# Roue multicolor qui tourne...et ne s'arrete pas



## morgann (2 Janvier 2011)

Bonjour, C'est mon premier Mac (MBA 11') acheté début décembre et je commence a m'arracher les cheveux depuis quelques jours.

La roue se met a tourner trop souvent  et quand elle commence, elle ne s'arrête jamais, le seul moyen a ma connaissance est de forcer le rebbot avec le bouton on/off !! c'est vraiment pénible, heureusement que le MBA démarre vite !!
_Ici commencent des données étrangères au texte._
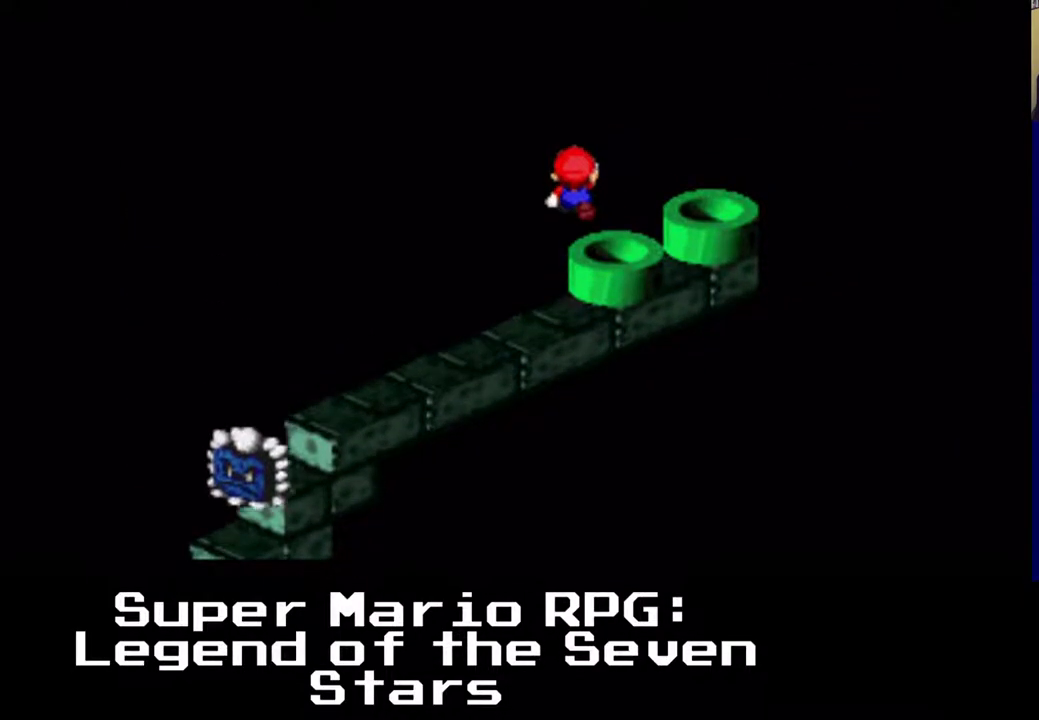
{"buttons": [], "left_stick": "center", "events": []}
je ne comprends vraiment pas pourquoi elle se met a tourner a n'importe quelle moment ,  c'est vraiement aléatoire, et je ne pense pas que ce soit une question de ressource car parfois elle tourne juste en surfant sur le web !!

Que faire ?

(sachant que j'ai deja supprimer tous les logiciels installés depuis l'acquisition sauf Onyx)

Merci de votre aide


----------



## vladimir (2 Janvier 2011)

A ta place, je formaterais le SSD et je réinstallerais le système.


----------



## Sly54 (2 Janvier 2011)

morgann a dit:


> le seul moyen a ma connaissance est de forcer le rebbot avec le bouton on/off !!
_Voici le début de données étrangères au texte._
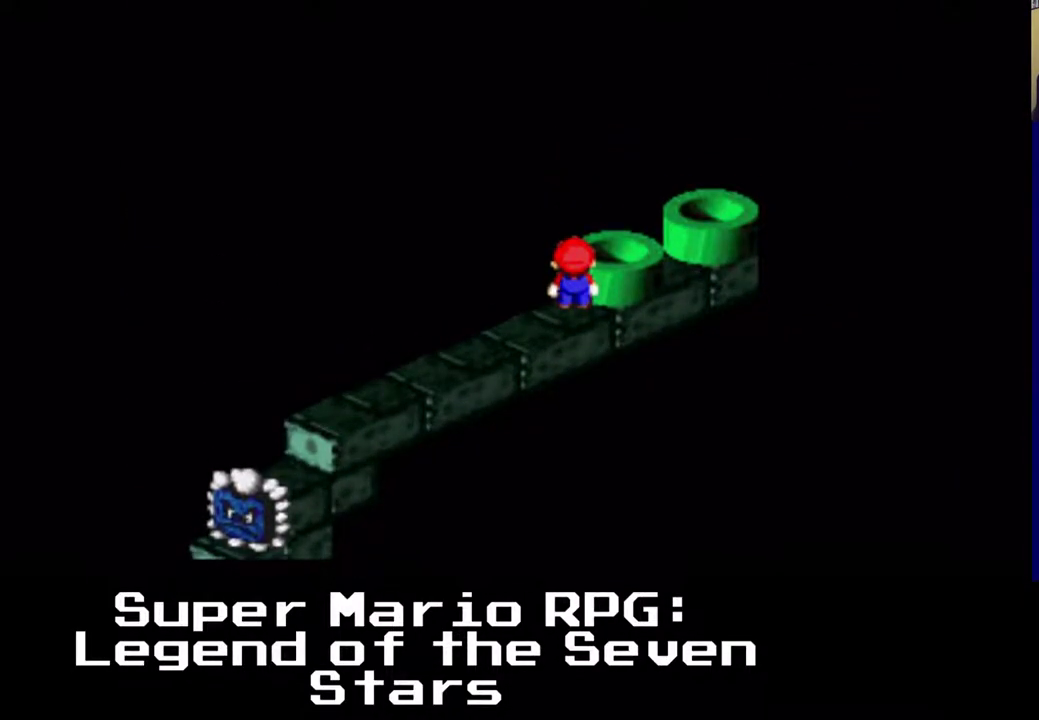
{"buttons": [], "left_stick": "center", "events": [[333, "DPAD_RIGHT", "down"], [333, "DPAD_UP", "down"], [483, "DPAD_RIGHT", "up"], [483, "DPAD_UP", "up"]]}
Clic droit sur l'icône du programme "planté", choisir "forcer à quitter". Si ce texte n'apparait pas, c'est que l'application n'est pas vraiment plantée (mais tu peux forcer l'affichage de "forcer à quitter" en appuyant sur la touche alt).



morgann a dit:


> (sachant que j'ai deja supprimer tous les logiciels installés depuis l'acquisition sauf Onyx)


Tu as supprimé des logiciels installés par Apple ? 
Va voir dans le Moniteur d'activité, onglet processeur, pour voir s'il n'y a pas qch qui consomme toute ta ressource processeur


----------



## morgann (2 Janvier 2011)

Sly54 a dit:


> Clic droit sur l'icône du programme "planté", choisir "forcer à quitter". Si ce texte n'apparait pas, c'est que l'application n'est pas vraiment plantée (mais tu peux forcer l'affichage de "forcer à quitter" en appuyant sur la touche alt).
> 
> Lorsque la roue tourne, rien est possible, ni click droit ni CTRL+ALT+ESC
> 
> ...



Non tous les log desinstallés sont ceux que j'avais mis (firefox, openoffice, msn...) j'ai tous virés et rien n'a changé.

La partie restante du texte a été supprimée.